Briton balance 'l'Everest intérieur' – avec l'aide de pois surgelés

PHOTO DE DOSSIER: John Griffin monte les escaliers de sa maison dans le West Sussex lors de son défi "Indoor Everest" pour sensibiliser et financer le Trussell Trust, un organisme de bienfaisance qui soutient les banques alimentaires au Royaume-Uni, à Shoreham, West Sussex, Grande-Bretagne 1er avril 2020. Document à distribuer via REUTERS

Il a fallu quatre jours à Griffin pour gravir 41 000 marches dans sa maison de trois étages du West Sussex, ce qui équivaut aux 8 850 mètres (29 035 pieds) que la plus haute montagne du monde mesure.

Jusqu'à présent, ses efforts ont permis de collecter 3 500 livres (4 340 dollars) pour le Trussell Trust, une organisation caritative qui soutient plus de 1 200 banques alimentaires britanniques.

"À la suite de la panique du coronavirus, les gens ont volé de la nourriture (collectée dans les supermarchés) et cet organisme de bienfaisance a donc dû couper son apport de nourriture", a déclaré à Reuters cet homme de 53 ans.

Utilisant un ordinateur programmé par son voisin pour suivre ses progrès, il a failli se décoller le troisième jour lorsque son genou a commencé à lui faire mal, mais a suivi les conseils de sa femme pour y coller des pois congelés et a réussi à continuer, atteignant finalement le “ sommet '' après 29 heures de «montée».

Sa famille, dont le chien Houndslow, attendait sur la terrasse du toit quand il a gravi les escaliers pour la dernière fois.

"C'était un réel sentiment d'accomplissement", a-t-il ajouté. "… Malheureusement, en raison de l'éloignement social, ils étaient les seuls à y vivre."

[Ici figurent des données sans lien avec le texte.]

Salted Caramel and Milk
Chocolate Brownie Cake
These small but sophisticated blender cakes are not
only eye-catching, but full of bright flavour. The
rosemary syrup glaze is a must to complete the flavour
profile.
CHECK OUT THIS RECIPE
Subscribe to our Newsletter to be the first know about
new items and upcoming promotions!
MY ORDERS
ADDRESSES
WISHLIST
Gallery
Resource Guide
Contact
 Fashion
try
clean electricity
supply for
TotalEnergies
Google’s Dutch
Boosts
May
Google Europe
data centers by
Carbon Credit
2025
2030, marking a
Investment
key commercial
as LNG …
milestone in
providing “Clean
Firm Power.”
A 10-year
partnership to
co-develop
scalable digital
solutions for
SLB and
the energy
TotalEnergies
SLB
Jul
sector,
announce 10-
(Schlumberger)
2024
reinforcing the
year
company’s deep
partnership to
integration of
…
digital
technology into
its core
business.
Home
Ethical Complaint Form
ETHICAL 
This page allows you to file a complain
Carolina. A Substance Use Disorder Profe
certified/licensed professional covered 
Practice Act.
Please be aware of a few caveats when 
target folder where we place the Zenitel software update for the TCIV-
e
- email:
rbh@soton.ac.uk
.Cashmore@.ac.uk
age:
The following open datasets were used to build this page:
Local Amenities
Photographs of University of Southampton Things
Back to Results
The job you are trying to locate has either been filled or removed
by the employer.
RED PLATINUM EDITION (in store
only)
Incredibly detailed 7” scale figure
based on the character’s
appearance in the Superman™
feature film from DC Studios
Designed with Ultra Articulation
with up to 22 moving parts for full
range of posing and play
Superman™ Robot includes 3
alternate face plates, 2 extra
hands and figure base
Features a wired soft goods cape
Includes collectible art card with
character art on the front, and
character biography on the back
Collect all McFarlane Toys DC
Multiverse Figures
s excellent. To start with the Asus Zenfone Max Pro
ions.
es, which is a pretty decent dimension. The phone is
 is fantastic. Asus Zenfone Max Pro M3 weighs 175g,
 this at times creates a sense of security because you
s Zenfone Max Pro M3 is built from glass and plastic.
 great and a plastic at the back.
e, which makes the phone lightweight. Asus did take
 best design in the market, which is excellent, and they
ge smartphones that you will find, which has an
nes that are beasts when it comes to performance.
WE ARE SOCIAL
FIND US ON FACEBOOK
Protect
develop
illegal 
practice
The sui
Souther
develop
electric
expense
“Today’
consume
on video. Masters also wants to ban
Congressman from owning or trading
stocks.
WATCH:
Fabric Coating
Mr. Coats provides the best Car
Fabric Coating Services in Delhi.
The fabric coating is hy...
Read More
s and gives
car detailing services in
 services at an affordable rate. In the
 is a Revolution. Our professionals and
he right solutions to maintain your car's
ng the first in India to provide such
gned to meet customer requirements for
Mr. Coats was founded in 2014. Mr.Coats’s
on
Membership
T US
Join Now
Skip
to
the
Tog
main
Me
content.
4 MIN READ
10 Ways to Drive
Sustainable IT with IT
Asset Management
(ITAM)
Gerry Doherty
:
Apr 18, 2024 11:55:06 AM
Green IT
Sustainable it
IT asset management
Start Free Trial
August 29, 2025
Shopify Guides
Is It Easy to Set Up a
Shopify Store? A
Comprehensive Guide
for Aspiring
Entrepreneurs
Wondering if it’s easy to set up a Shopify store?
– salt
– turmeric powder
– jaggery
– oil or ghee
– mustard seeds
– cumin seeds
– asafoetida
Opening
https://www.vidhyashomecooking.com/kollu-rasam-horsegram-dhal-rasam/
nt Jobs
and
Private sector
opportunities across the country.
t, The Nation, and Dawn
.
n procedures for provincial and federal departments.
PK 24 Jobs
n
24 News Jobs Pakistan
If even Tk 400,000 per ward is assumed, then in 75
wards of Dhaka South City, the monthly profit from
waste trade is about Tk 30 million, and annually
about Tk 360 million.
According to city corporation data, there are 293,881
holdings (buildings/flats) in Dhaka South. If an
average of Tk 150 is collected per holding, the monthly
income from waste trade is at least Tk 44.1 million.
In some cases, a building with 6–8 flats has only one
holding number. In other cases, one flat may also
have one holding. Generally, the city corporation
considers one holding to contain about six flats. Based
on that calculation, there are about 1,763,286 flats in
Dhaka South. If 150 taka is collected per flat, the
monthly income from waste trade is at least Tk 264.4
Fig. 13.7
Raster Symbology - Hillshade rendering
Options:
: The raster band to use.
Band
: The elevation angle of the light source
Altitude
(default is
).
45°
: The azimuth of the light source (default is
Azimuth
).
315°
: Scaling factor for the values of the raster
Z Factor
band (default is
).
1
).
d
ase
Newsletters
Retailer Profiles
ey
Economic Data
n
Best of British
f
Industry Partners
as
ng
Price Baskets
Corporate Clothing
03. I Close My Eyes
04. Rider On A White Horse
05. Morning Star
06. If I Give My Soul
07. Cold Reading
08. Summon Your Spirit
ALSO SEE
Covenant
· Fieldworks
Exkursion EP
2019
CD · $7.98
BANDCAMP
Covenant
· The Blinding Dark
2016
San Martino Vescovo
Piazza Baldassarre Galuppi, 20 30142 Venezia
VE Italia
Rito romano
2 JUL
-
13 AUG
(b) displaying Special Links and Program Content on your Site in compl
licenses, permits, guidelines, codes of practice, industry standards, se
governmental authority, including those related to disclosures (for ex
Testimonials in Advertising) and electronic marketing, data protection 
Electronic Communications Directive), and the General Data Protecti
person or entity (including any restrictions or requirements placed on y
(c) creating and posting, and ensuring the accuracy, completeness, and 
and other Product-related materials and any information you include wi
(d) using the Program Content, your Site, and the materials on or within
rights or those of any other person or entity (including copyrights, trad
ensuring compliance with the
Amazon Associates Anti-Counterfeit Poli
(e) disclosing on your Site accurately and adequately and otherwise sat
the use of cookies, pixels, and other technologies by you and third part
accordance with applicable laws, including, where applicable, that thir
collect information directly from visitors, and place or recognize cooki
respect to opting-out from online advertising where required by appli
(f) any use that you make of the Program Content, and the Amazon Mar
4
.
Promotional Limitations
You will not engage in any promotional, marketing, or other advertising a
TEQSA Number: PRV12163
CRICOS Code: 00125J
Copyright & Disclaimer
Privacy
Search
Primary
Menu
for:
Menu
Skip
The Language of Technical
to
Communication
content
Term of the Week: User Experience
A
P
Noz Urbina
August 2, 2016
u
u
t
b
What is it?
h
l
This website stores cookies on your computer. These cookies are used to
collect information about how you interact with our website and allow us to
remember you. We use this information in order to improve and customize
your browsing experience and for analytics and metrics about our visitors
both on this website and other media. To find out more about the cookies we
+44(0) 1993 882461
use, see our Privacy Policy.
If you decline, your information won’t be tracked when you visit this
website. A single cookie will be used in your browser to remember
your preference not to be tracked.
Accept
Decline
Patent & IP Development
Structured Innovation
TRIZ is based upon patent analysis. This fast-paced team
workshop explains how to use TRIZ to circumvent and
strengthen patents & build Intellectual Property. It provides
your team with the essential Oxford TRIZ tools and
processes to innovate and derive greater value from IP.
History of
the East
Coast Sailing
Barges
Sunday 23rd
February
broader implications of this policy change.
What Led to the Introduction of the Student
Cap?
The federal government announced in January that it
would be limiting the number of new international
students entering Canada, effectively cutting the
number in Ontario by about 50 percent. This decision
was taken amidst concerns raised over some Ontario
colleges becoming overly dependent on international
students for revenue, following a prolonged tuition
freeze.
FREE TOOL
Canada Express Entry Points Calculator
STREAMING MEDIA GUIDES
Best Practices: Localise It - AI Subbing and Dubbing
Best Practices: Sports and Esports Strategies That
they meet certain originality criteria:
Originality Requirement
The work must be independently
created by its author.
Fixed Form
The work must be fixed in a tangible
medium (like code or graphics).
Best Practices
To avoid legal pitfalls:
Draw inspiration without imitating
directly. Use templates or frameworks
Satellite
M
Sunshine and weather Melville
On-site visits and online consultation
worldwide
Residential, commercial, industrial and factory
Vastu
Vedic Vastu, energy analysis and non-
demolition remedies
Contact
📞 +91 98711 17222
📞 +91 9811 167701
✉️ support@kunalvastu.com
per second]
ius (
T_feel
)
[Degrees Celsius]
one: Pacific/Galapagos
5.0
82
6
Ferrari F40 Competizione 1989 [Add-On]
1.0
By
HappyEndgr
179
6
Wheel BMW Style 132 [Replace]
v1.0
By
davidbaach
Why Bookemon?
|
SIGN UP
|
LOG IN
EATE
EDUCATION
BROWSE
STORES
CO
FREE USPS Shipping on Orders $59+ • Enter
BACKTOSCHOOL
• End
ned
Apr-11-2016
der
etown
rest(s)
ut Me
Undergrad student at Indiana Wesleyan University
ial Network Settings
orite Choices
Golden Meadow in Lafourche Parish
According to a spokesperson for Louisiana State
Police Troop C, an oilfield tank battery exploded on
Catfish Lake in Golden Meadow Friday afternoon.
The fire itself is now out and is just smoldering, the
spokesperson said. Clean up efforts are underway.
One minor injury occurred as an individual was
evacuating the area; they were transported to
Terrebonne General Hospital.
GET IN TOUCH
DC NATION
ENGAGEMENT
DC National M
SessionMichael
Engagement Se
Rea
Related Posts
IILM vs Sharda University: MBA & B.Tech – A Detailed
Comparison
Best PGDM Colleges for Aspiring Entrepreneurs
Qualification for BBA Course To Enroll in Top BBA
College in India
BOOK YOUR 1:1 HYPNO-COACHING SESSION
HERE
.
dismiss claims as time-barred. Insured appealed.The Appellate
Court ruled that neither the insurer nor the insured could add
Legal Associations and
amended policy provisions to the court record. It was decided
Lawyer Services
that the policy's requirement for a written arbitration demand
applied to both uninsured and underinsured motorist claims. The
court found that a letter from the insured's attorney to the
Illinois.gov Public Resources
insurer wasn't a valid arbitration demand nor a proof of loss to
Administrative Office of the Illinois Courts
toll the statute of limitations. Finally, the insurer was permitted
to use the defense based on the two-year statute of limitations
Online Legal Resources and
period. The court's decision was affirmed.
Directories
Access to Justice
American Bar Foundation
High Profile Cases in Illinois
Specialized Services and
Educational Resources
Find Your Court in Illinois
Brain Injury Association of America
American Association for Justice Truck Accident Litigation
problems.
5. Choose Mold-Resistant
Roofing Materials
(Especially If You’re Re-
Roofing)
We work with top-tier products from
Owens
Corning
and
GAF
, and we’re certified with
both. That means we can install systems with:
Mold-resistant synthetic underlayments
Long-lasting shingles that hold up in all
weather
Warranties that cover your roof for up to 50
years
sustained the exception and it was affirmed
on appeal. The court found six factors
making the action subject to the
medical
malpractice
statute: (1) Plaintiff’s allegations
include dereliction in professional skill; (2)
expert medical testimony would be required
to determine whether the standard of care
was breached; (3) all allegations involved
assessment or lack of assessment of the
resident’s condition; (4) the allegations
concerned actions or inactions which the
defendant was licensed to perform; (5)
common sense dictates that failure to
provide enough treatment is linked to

Griffin, qui est végétalien et dirige cookuu.com, un service de cuisine et de livraison de plats végétaliens, a déclaré que son alimentation à base de plantes lui avait donné la force de continuer pendant huit heures par jour.

"Le chargement de glucides était absolument essentiel", a-t-il déclaré. «Je brûlais probablement environ 6 500 calories par jour. Des bananes tous les 300 mètres (et) mangeant beaucoup de flapjacks d'avoine. "

"(Maintenant) je vais nager la Manche dans ma baignoire", a-t-il dit en riant.

Reportage de Simon Jennings et Rohith Nair à Bengaluru; Montage par Peter Rutherford et John Stonestreet

Nos normes:Les principes du Thomson Reuters Trust.